YOUR OBJECTIVE -
Locate, in the data below, the line that contains "[716,537,731,548] it: ->" and the line that contains "[488,715,558,726] otherwise ->"; reproduce exactly those two lines and every line between them, nothing more.

INPUT DATA -
----------
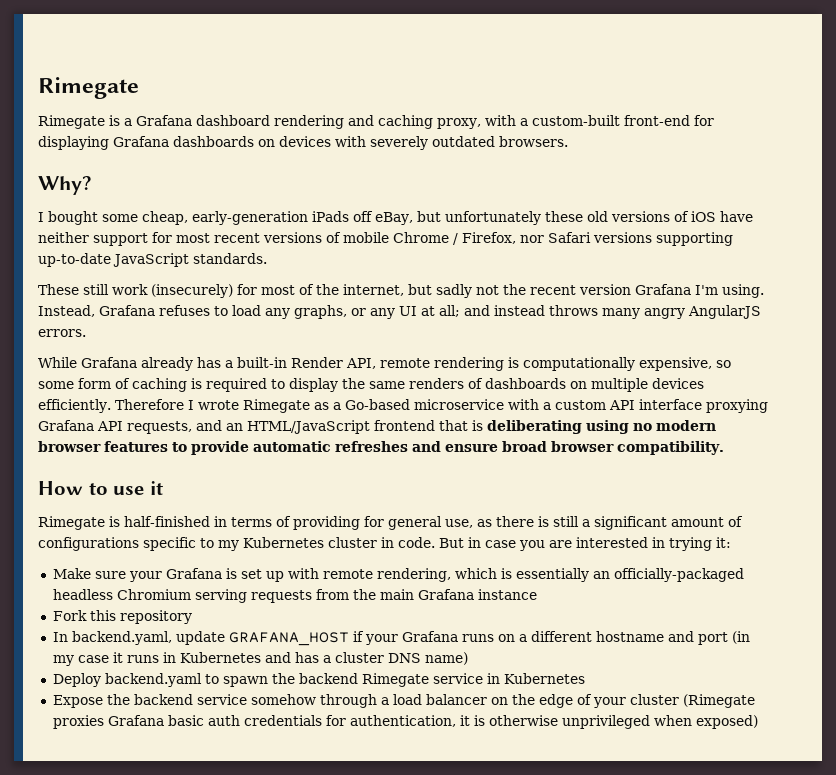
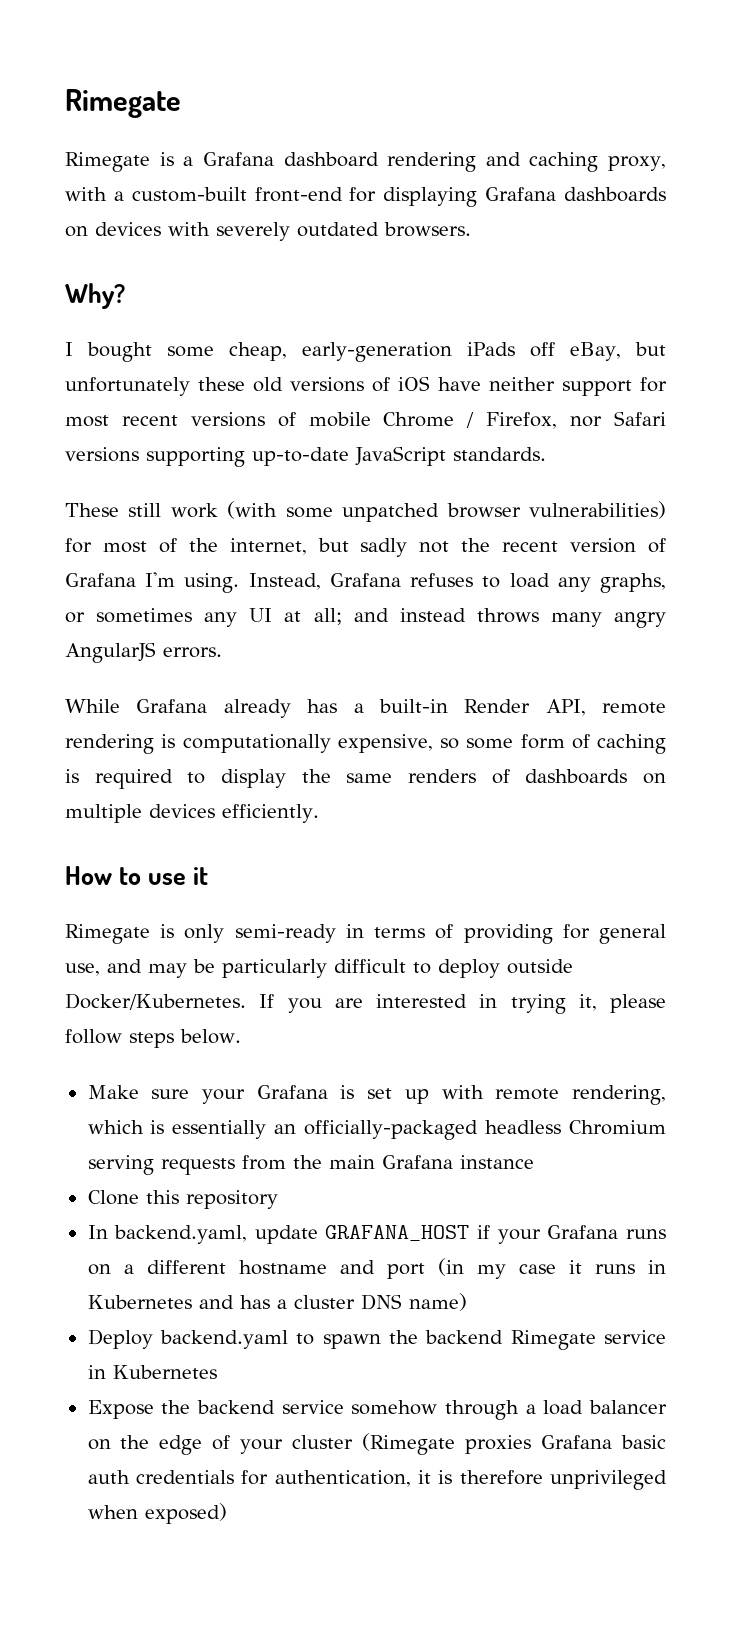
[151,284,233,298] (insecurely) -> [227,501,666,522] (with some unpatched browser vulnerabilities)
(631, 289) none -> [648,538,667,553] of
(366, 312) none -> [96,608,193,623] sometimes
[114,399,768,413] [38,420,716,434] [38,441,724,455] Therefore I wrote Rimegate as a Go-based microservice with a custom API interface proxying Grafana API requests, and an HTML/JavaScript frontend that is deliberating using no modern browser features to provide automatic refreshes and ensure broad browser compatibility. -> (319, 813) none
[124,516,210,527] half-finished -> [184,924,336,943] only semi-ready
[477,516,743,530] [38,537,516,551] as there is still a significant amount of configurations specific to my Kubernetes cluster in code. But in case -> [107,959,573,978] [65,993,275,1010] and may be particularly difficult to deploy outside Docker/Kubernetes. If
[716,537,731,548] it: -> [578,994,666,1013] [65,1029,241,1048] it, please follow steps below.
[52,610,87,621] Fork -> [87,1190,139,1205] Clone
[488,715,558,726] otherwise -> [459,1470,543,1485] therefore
----------
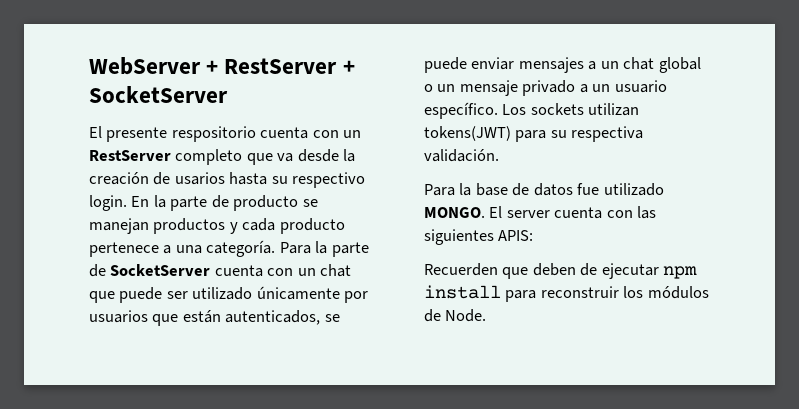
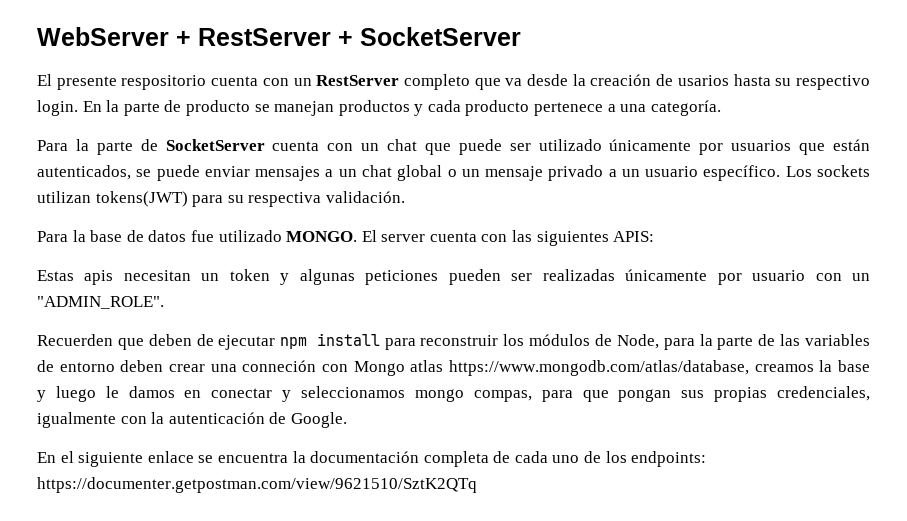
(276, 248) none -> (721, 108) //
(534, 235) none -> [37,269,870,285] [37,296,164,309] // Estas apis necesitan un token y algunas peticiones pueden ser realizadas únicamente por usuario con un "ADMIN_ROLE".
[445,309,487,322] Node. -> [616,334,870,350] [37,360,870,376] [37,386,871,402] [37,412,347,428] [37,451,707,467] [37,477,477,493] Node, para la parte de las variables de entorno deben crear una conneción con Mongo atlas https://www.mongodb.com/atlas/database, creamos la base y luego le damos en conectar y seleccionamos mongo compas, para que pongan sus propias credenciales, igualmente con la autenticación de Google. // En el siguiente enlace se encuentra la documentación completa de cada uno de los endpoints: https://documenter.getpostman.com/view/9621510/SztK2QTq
----------
TASK RESPONSE -
[716,537,731,548] it: -> [578,994,666,1013] [65,1029,241,1048] it, please follow steps below.
[52,610,87,621] Fork -> [87,1190,139,1205] Clone
[488,715,558,726] otherwise -> [459,1470,543,1485] therefore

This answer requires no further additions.